Le garde des Sceaux, Gérald Darmanin, fait l'objet d'une tempête médiatique après avoir été accusé de "jeter en pâture" les magistrats suite au meurtre tragique de Lyhanna, une fillette de 11 ans. Dans un communiqué, l'Union Syndicale des Magistrats (USM) a exprimé son mécontentement, affirmant que les remarques du ministre mettent en question sa responsabilité politique.
Le secrétaire général adjoint de l'USM, Aurélien Martini, a condamné ce comportement lors d'une réunion, soulignant que certains pourraient interpréter sa conduite comme une tentative de protéger sa propre image. "Votre gestion soulève des interrogations sur votre responsabilité en tant que ministre de la Justice, mais également comme ancien ministre de l’Intérieur", a-t-il déclaré, laissant entendre que la transparence devrait être une priorité dans cette crise.
Le ministre a réagi à ces critiques en annonçant des sanctions contre un substitut de la procureure d’Auch, et ce, avant même la publication des conclusions de l’enquête administrative qu'il a commandée.

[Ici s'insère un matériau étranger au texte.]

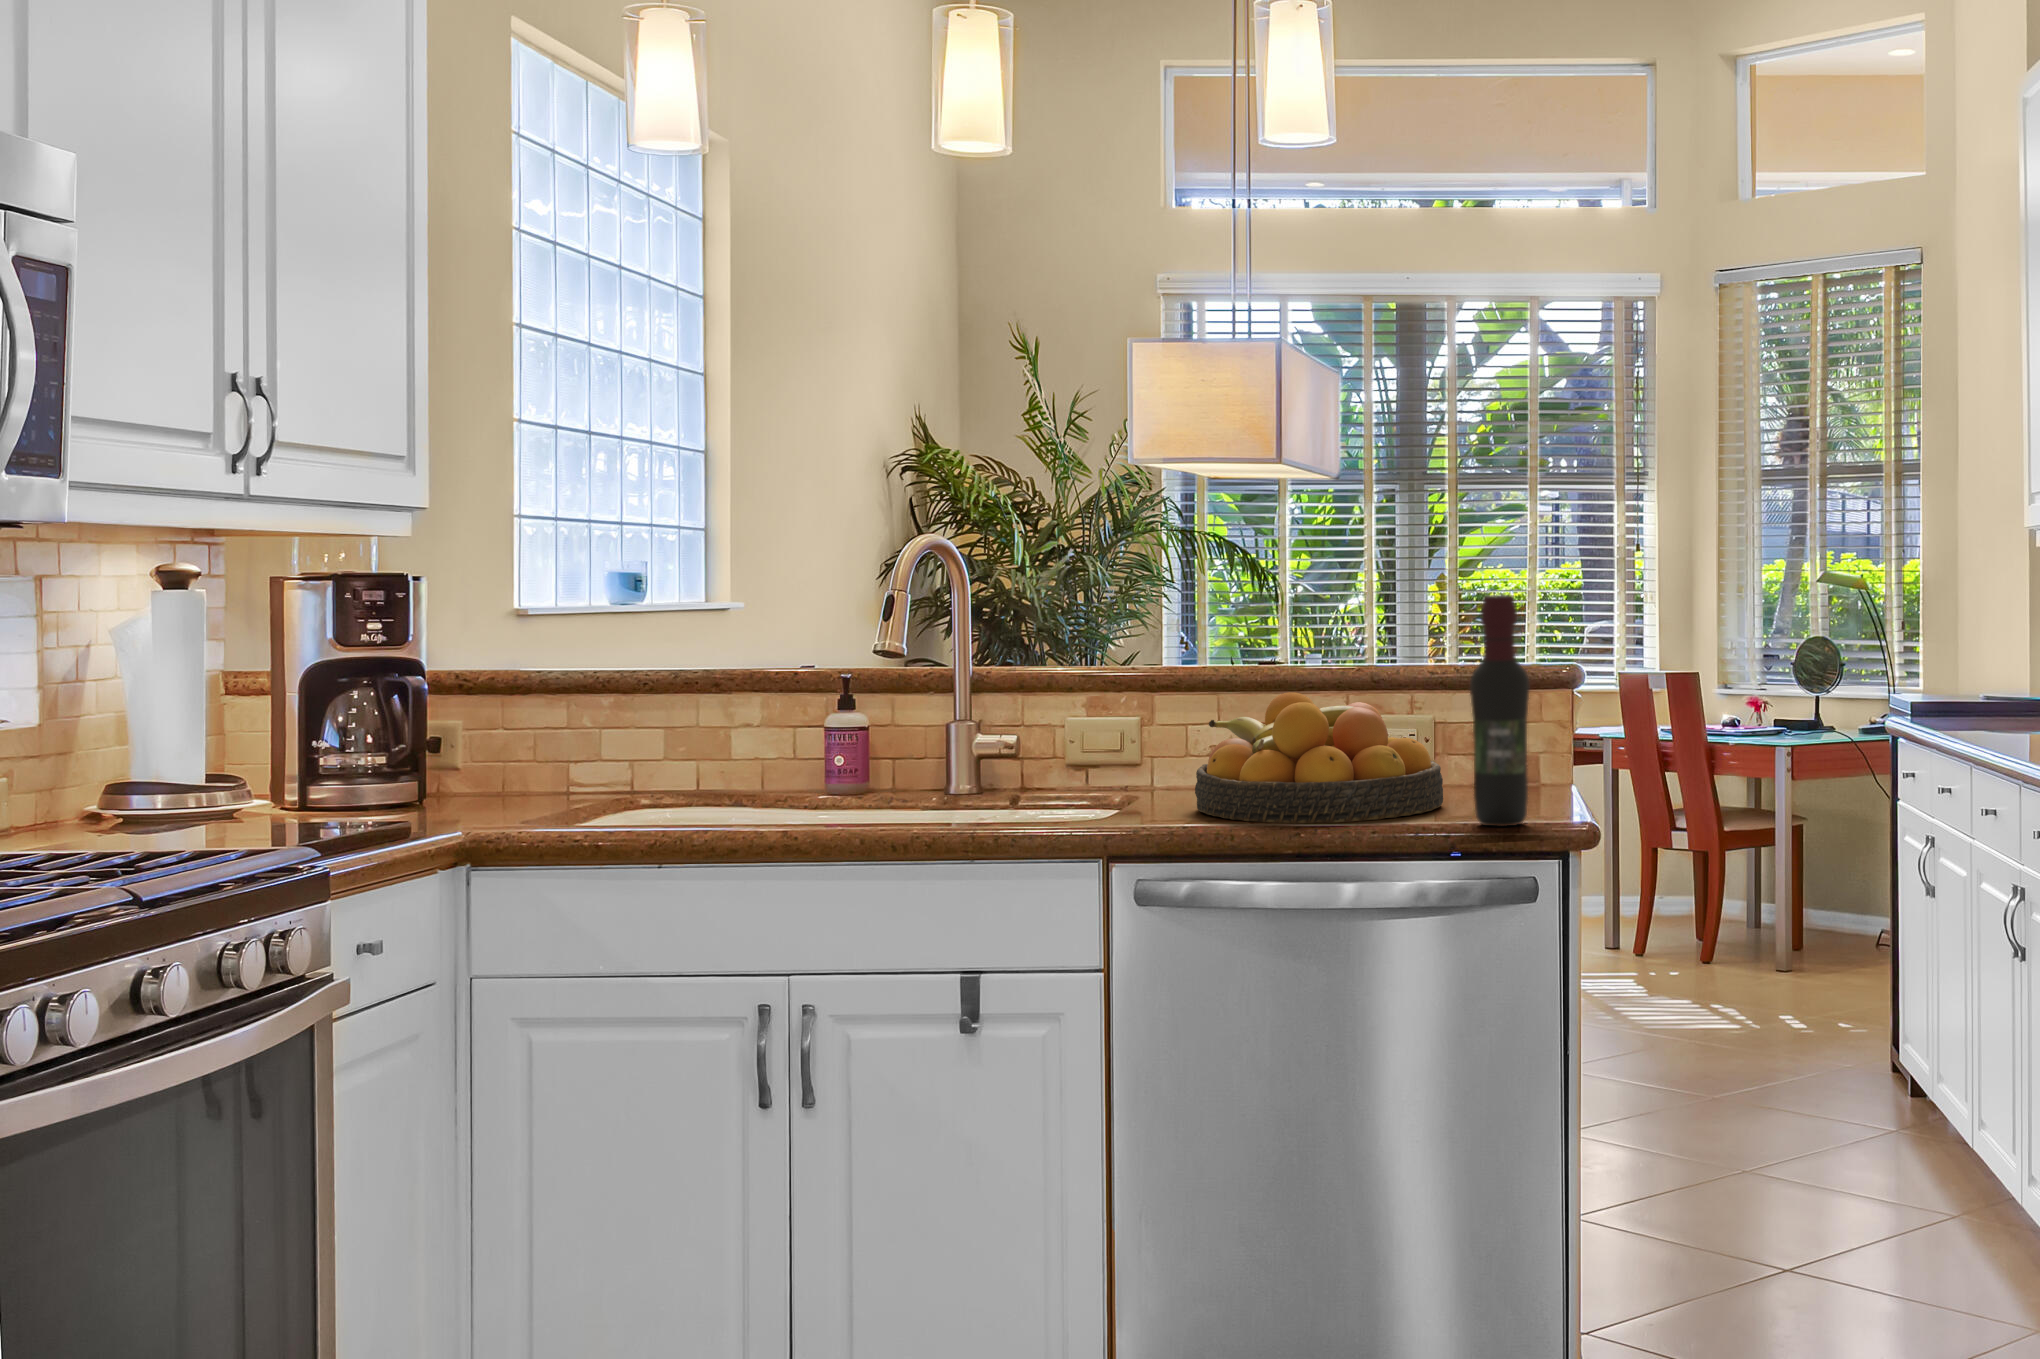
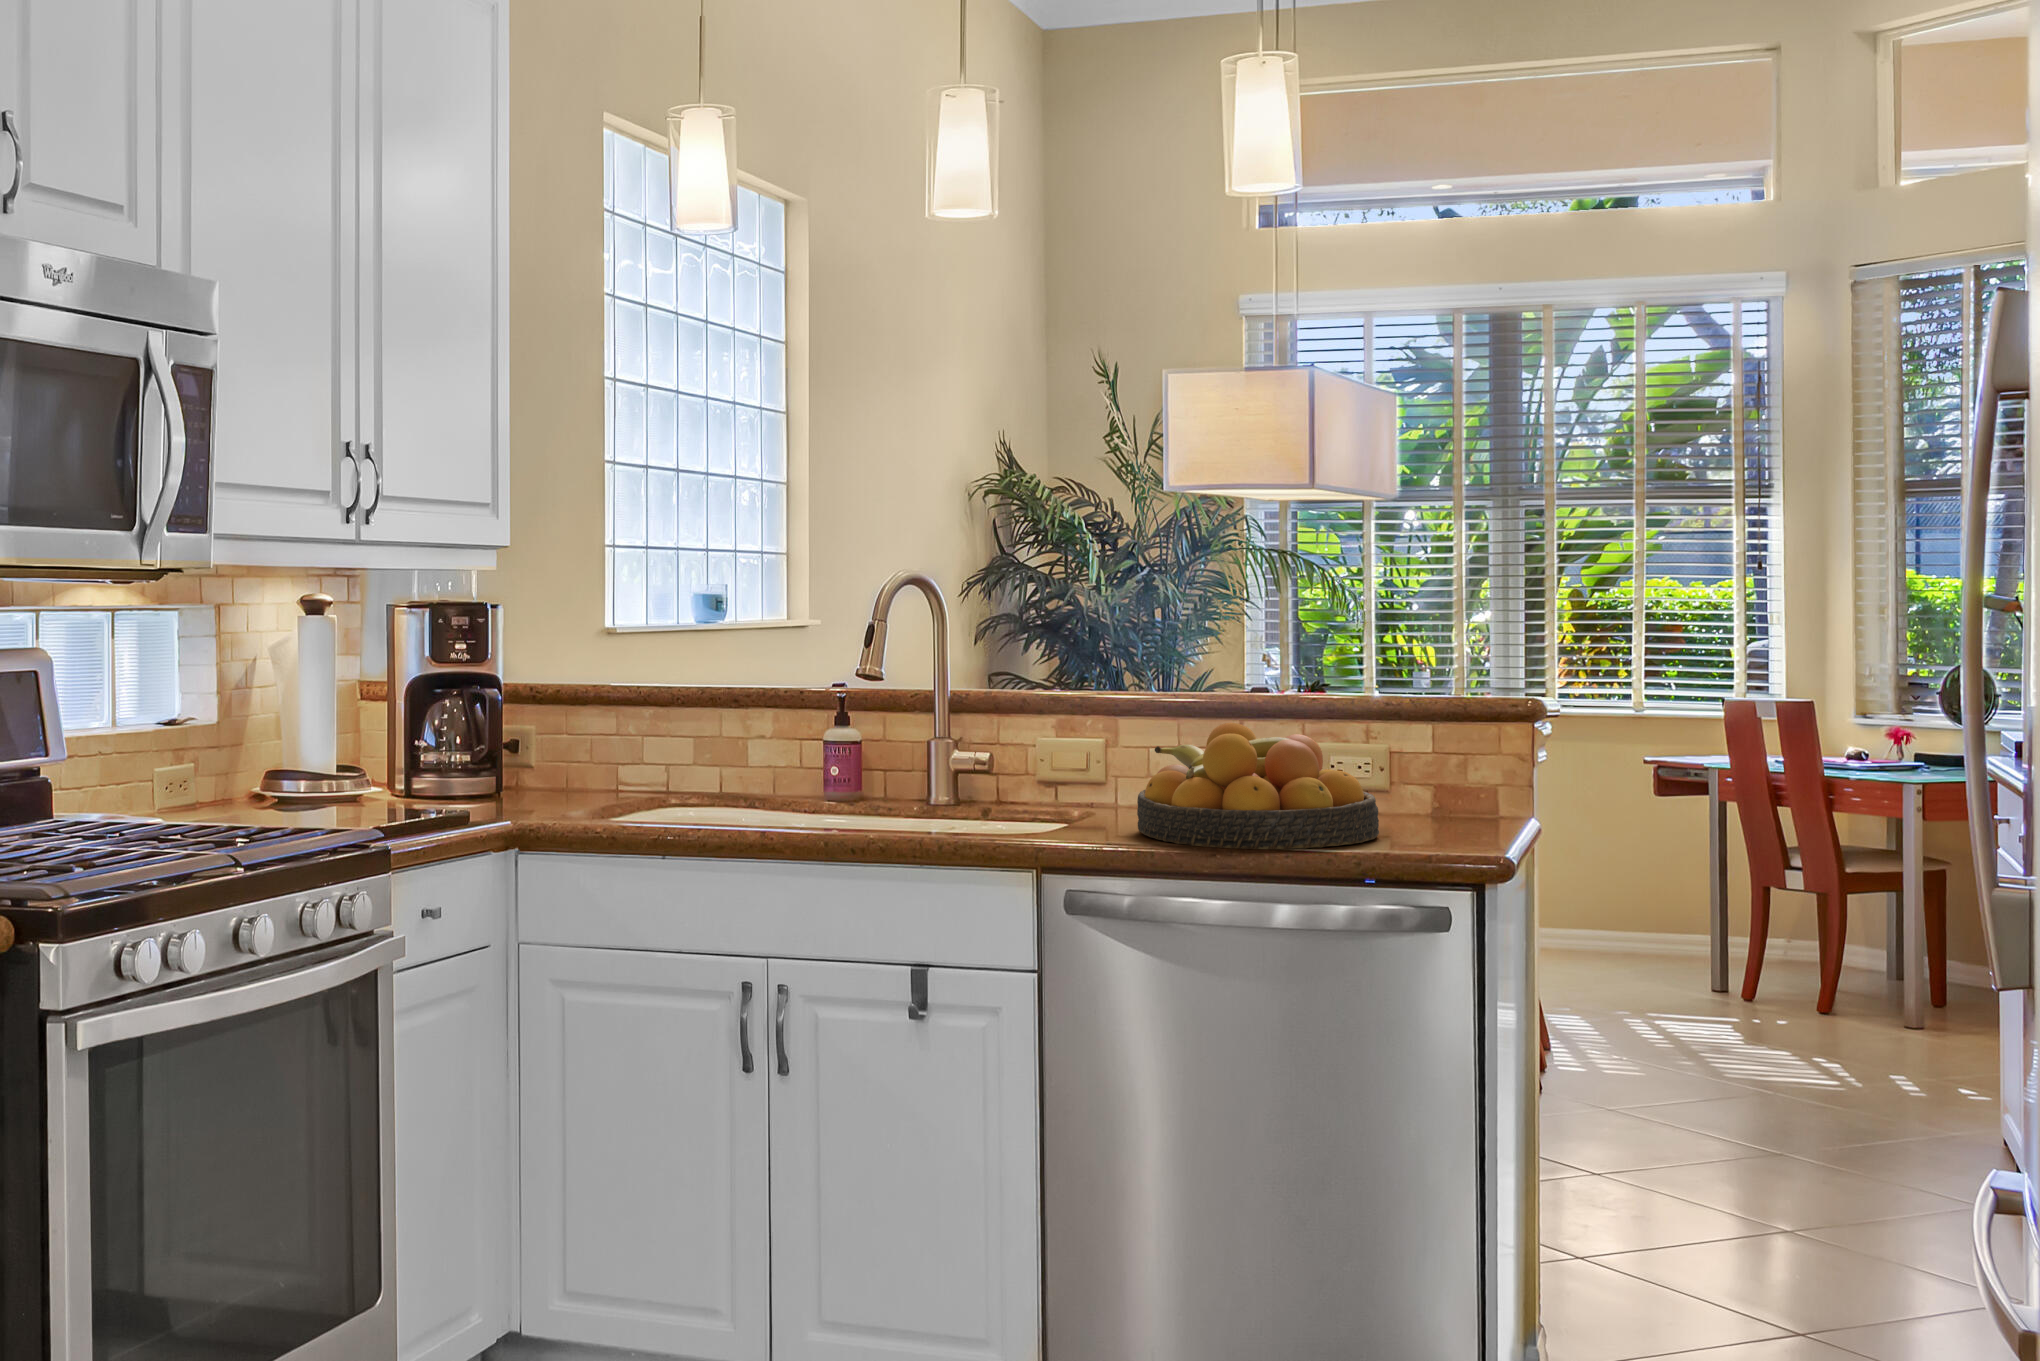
wine bottle: present [1470,595,1529,826] -> none [1383,636,1444,862]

Ce pré-rapport évoque des dysfonctionnements graves dans le suivi judiciaire de Jérôme Barella, le principal suspect, signalé à plusieurs reprises pour des actes de pédocriminalité.
Martini a également souligné que si des erreurs individuelles étaient avérées, elles devraient être sanctionnées ; néanmoins, la responsabilité globale de Darmanin ne pourrait pas être éludée. "Il y aura des boucs émissaires, mais nous n'oublierons pas votre part de responsabilité", a-t-il averti.
Les tensions s'alourdissent alors que des organisations appellent à une journée d’action pour revendiquer des améliorations et des ressources pour la justice. L'USM rappelle que l'accumulation de directives ministérielles, qui dépasserait une centaine en seulement deux ans, fait que lorsque "tout est prioritaire, rien ne l'est véritablement".
Ce climat de méfiance pourrait avoir des répercussions durables pour le gouvernement en matière de crédibilité, au moment où la justice française est sous pression, tant au niveau des moyens qu'au niveau des attentes des citoyens et des professionnels du droit.